_Objective_
Reproduce every line of the records below verbatim, character for character, omitting the pictures.

_Given data_
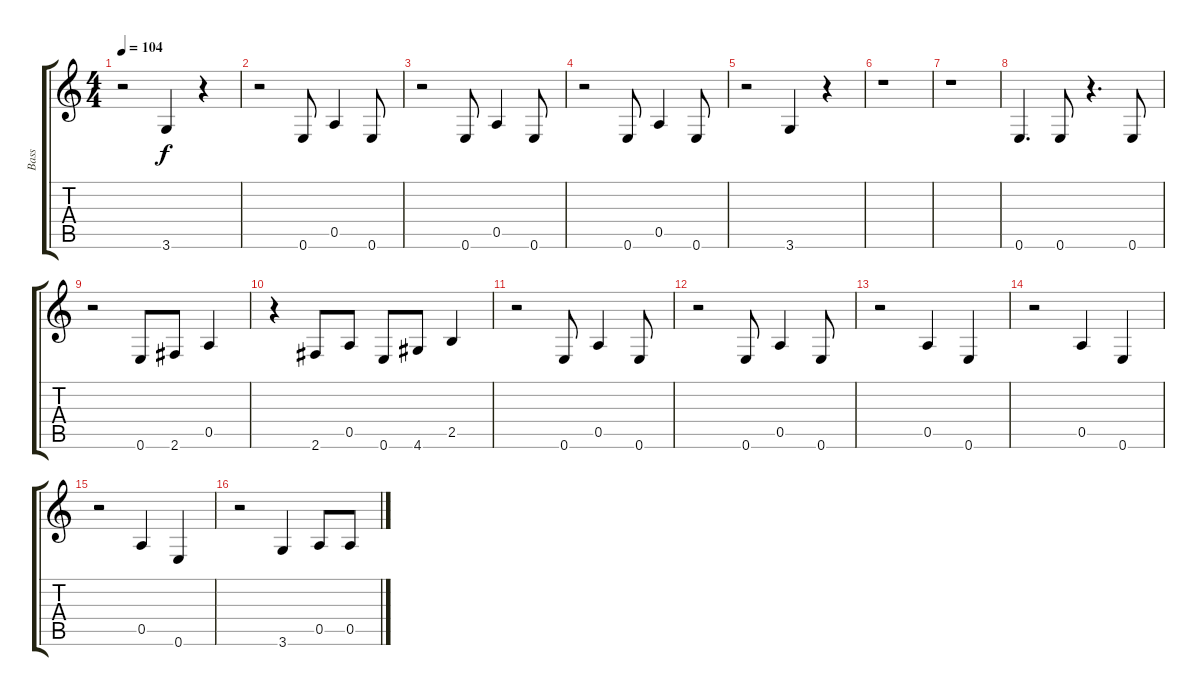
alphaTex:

\track ("Bass" "Bass") {instrument electricbasspick}
\staff {score tabs}
\tuning (E4 B3 G3 D3 A2 E2) {hide}
\ts (4 4)
\tempo 104
\clef g2
\ks c
r.2{dy f} 3.6.4 r.4 |
r.2 0.6.8 0.5.4 0.6.8 |
r.2 0.6.8 0.5.4 0.6.8 |
r.2 0.6.8 0.5.4 0.6.8 |
r.2 3.6.4 r.4 |
r.1 |
r.1 |
0.6.4{d} 0.6.8 r.4{d} 0.6.8 |
r.2 0.6.8 2.6.8 0.5.4 |
r.4 2.6.8 0.5.8 0.6.8 4.6.8 2.5.4 |
r.2 0.6.8 0.5.4 0.6.8 |
r.2 0.6.8 0.5.4 0.6.8 |
r.2 0.5.4 0.6.4 |
r.2 0.5.4 0.6.4 |
r.2 0.5.4 0.6.4 |
r.2 3.6.4 0.5.8 0.5.8
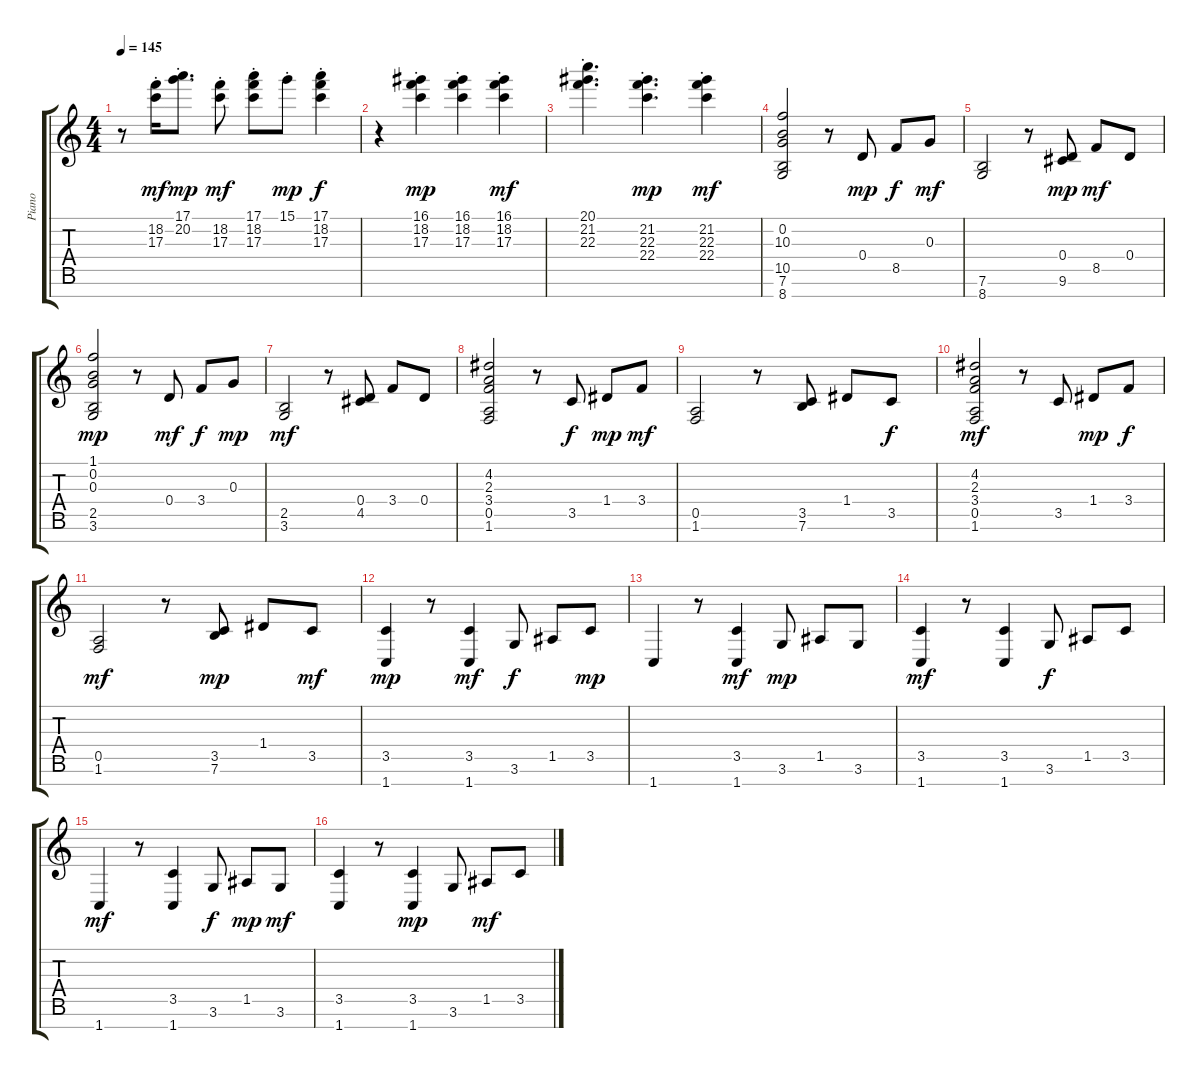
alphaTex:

\track ("Piano" "Piano") {instrument electricguitarjazz}
\staff {score tabs}
\tuning (E4 B3 G3 D3 A2 E2 B1) {hide}
\ts (4 4)
\tempo 145
\clef g2
\ks c
r.8{dy mf} (18.2{st} 17.3{st}).16 (17.1{st} 20.2{st}).8{d dy mp} (18.2{st} 17.3{st}).8{dy mf} (17.1{st} 18.2{st} 17.3{st}).8 15.1{st}.8{dy mp} (17.1{st} 18.2{st} 17.3{st}).4{dy f} |
r.4 (16.1{st} 18.2{st} 17.3{st}).4{dy mp} (16.1{st} 18.2{st} 17.3{st}).4 (16.1{st} 18.2{st} 17.3{st}).4{dy mf} |
(20.1{st} 21.2{st} 22.3{st}).4{d} (21.2{st} 22.3{st} 22.4{st}).4{d dy mp} (21.2{st} 22.3{st} 22.4{st}).4{dy mf} |
(0.2 10.3 10.5 7.6 8.7).2 r.8 0.4.8{dy mp} 8.5.8{dy f} 0.3.8{dy mf} |
(7.6 8.7).2 r.8 (0.4 9.6).8{dy mp} 8.5.8{dy mf} 0.4.8 |
(1.1 0.2 0.3 2.5 3.6).2{dy mp} r.8 0.4.8{dy mf} 3.4.8{dy f} 0.3.8{dy mp} |
(2.5 3.6).2{dy mf} r.8 (0.4 4.5).8 3.4.8 0.4.8 |
(4.2 2.3 3.4 0.5 1.6).2 r.8 3.5.8{dy f} 1.4.8{dy mp} 3.4.8{dy mf} |
(0.5 1.6).2 r.8 (3.5 7.6).8 1.4.8 3.5.8{dy f} |
(4.2 2.3 3.4 0.5 1.6).2{dy mf} r.8 3.5.8 1.4.8{dy mp} 3.4.8{dy f} |
(0.5 1.6).2{dy mf} r.8 (3.5 7.6).8{dy mp} 1.4.8 3.5.8{dy mf} |
(3.5 1.7).4{dy mp} r.8 (3.5 1.7).4{dy mf} 3.6.8{dy f} 1.5.8 3.5.8{dy mp} |
1.7.4 r.8 (3.5 1.7).4{dy mf} 3.6.8{dy mp} 1.5.8 3.6.8 |
(3.5 1.7).4{dy mf} r.8 (3.5 1.7).4 3.6.8{dy f} 1.5.8 3.5.8 |
1.7.4{dy mf} r.8 (3.5 1.7).4 3.6.8{dy f} 1.5.8{dy mp} 3.6.8{dy mf} |
(3.5 1.7).4 r.8 (3.5 1.7).4{dy mp} 3.6.8 1.5.8{dy mf} 3.5.8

_Answer in full_
alphaTex:

\track ("Bass" "Bass") {instrument electricbasspick}
\staff {score tabs}
\tuning (E4 B3 G3 D3 A2 E2) {hide}
\ts (4 4)
\tempo 104
\clef g2
\ks c
r.2{dy f} 3.6.4 r.4 |
r.2 0.6.8 0.5.4 0.6.8 |
r.2 0.6.8 0.5.4 0.6.8 |
r.2 0.6.8 0.5.4 0.6.8 |
r.2 3.6.4 r.4 |
r.1 |
r.1 |
0.6.4{d} 0.6.8 r.4{d} 0.6.8 |
r.2 0.6.8 2.6.8 0.5.4 |
r.4 2.6.8 0.5.8 0.6.8 4.6.8 2.5.4 |
r.2 0.6.8 0.5.4 0.6.8 |
r.2 0.6.8 0.5.4 0.6.8 |
r.2 0.5.4 0.6.4 |
r.2 0.5.4 0.6.4 |
r.2 0.5.4 0.6.4 |
r.2 3.6.4 0.5.8 0.5.8
alphaTex:

\track ("Piano" "Piano") {instrument electricguitarjazz}
\staff {score tabs}
\tuning (E4 B3 G3 D3 A2 E2 B1) {hide}
\ts (4 4)
\tempo 145
\clef g2
\ks c
r.8{dy mf} (18.2{st} 17.3{st}).16 (17.1{st} 20.2{st}).8{d dy mp} (18.2{st} 17.3{st}).8{dy mf} (17.1{st} 18.2{st} 17.3{st}).8 15.1{st}.8{dy mp} (17.1{st} 18.2{st} 17.3{st}).4{dy f} |
r.4 (16.1{st} 18.2{st} 17.3{st}).4{dy mp} (16.1{st} 18.2{st} 17.3{st}).4 (16.1{st} 18.2{st} 17.3{st}).4{dy mf} |
(20.1{st} 21.2{st} 22.3{st}).4{d} (21.2{st} 22.3{st} 22.4{st}).4{d dy mp} (21.2{st} 22.3{st} 22.4{st}).4{dy mf} |
(0.2 10.3 10.5 7.6 8.7).2 r.8 0.4.8{dy mp} 8.5.8{dy f} 0.3.8{dy mf} |
(7.6 8.7).2 r.8 (0.4 9.6).8{dy mp} 8.5.8{dy mf} 0.4.8 |
(1.1 0.2 0.3 2.5 3.6).2{dy mp} r.8 0.4.8{dy mf} 3.4.8{dy f} 0.3.8{dy mp} |
(2.5 3.6).2{dy mf} r.8 (0.4 4.5).8 3.4.8 0.4.8 |
(4.2 2.3 3.4 0.5 1.6).2 r.8 3.5.8{dy f} 1.4.8{dy mp} 3.4.8{dy mf} |
(0.5 1.6).2 r.8 (3.5 7.6).8 1.4.8 3.5.8{dy f} |
(4.2 2.3 3.4 0.5 1.6).2{dy mf} r.8 3.5.8 1.4.8{dy mp} 3.4.8{dy f} |
(0.5 1.6).2{dy mf} r.8 (3.5 7.6).8{dy mp} 1.4.8 3.5.8{dy mf} |
(3.5 1.7).4{dy mp} r.8 (3.5 1.7).4{dy mf} 3.6.8{dy f} 1.5.8 3.5.8{dy mp} |
1.7.4 r.8 (3.5 1.7).4{dy mf} 3.6.8{dy mp} 1.5.8 3.6.8 |
(3.5 1.7).4{dy mf} r.8 (3.5 1.7).4 3.6.8{dy f} 1.5.8 3.5.8 |
1.7.4{dy mf} r.8 (3.5 1.7).4 3.6.8{dy f} 1.5.8{dy mp} 3.6.8{dy mf} |
(3.5 1.7).4 r.8 (3.5 1.7).4{dy mp} 3.6.8 1.5.8{dy mf} 3.5.8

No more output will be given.